Solvation, interaction and dynamics of xenon atoms in HPLC column materials studied by variable-temperature dependent 129Xe, 1H–129Xe cross-polarization, and two-dimensional exchange NMR experiments

ABSTRACT Xenon NMR is a useful method for probing structure and dynamics of micro-porous materials due to the sensitivity of xenon’s chemical shifts to its local interactions, and the diffusion property of xenon atoms. Here, we report a study of solvation, interaction and diffusion of xenon atoms inside the HPLC column materials, Zorbax SB-C18 and XDB-C18 which were made of siloxane surface coatings of porous silica, by variable-temperature dependent (VT) 129Xe, 1H–129Xe cross-polarization (CP), and two-dimensional exchange (2D EXSY) NMR experiments. The VT NMR experiment showed the solvation and dynamics of xenon atoms in the column materials. The CP experiment at low temperature provided evidence for probing the direct interaction of xenon atoms with the hydrocarbon chains of the stationary phase, and helped for assigning the 129Xe peaks in the VT NMR spectra.
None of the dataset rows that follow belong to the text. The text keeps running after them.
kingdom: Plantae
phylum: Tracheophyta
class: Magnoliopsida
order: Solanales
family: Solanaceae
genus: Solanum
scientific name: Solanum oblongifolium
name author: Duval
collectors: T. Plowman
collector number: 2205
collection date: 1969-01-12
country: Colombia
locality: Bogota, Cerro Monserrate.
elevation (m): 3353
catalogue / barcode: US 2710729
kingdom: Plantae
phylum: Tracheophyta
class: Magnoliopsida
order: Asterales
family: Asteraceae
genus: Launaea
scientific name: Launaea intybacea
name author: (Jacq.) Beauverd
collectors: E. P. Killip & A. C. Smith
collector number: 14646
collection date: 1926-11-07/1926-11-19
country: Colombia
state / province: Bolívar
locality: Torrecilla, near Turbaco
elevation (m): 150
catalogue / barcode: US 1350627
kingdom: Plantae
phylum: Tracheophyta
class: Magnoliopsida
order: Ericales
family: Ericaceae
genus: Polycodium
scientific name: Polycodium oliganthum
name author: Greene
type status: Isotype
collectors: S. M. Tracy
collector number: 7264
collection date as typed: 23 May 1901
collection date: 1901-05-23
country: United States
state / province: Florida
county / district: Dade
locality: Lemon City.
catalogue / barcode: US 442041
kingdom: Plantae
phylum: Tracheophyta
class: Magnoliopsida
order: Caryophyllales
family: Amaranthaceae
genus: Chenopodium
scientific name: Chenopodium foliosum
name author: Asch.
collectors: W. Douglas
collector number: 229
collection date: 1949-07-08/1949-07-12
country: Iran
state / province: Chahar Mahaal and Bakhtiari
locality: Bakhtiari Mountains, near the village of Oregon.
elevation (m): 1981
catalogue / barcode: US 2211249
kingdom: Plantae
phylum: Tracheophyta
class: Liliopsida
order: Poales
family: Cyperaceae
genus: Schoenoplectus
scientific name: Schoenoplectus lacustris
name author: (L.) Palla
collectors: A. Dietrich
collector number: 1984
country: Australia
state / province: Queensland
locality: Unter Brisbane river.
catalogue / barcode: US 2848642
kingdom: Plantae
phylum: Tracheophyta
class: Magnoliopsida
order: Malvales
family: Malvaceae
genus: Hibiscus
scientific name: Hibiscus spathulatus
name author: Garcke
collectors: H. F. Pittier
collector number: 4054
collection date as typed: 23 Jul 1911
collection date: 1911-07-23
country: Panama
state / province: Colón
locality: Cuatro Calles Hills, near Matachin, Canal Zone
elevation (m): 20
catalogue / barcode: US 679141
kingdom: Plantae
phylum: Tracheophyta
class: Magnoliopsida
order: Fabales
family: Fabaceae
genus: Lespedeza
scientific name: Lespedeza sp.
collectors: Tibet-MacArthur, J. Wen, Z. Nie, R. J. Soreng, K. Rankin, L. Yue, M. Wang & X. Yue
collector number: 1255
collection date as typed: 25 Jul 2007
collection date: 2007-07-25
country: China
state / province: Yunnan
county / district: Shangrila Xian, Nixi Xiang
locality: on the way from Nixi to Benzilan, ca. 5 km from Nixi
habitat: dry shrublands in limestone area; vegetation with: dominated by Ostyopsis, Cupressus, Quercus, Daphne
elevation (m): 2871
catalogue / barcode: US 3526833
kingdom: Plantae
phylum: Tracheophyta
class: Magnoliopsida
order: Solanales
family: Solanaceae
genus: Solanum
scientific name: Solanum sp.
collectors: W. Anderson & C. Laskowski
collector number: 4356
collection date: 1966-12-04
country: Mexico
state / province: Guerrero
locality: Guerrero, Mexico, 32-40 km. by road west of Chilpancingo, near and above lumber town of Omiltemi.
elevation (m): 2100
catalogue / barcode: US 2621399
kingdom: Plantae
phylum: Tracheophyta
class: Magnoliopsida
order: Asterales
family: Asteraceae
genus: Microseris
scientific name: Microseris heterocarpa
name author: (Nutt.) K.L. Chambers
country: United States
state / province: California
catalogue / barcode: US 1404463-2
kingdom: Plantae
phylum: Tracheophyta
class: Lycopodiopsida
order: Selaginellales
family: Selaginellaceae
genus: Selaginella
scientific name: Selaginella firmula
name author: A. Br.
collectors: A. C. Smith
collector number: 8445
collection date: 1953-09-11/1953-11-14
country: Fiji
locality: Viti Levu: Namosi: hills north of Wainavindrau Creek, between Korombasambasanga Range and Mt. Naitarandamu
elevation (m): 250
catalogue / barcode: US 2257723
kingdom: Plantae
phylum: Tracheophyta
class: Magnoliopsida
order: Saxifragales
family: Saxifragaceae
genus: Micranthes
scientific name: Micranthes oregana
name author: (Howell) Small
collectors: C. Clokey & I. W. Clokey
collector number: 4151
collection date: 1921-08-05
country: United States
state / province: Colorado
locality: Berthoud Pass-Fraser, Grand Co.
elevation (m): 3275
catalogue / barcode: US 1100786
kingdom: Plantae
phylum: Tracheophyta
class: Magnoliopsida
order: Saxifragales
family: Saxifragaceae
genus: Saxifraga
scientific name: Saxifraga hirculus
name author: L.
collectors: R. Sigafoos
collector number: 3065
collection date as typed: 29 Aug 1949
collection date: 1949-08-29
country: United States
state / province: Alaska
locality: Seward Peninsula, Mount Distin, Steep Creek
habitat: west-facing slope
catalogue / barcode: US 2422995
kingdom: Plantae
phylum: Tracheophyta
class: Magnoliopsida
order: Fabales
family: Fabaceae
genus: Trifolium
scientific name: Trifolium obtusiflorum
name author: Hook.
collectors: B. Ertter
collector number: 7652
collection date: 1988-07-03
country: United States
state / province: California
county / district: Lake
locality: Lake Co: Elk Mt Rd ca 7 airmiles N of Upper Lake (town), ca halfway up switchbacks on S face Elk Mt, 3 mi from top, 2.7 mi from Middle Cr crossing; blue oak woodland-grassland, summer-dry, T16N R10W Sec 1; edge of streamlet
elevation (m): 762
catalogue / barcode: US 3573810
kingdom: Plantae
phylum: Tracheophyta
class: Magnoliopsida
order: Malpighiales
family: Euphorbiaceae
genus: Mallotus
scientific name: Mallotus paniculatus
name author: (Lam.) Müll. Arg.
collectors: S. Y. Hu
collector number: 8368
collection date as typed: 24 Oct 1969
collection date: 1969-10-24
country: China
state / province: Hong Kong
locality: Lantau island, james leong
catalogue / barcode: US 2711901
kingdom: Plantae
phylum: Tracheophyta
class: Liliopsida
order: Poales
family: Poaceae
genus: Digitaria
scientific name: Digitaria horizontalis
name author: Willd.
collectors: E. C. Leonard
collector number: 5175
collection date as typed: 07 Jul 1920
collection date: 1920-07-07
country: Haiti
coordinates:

The 2D EXSY NMR experimental result showed the diffusion of xenon atoms within the accessible spaces in the column materials. Combined with our previous study, a full picture of xenon’s behavior inside the column materials has been described. This study provides a basic understanding of xenon NMR of the column materials, which enables us to conduct further investigation of retention mechanisms of column materials in terms of molecular interaction and diffusion by xenon NMR method.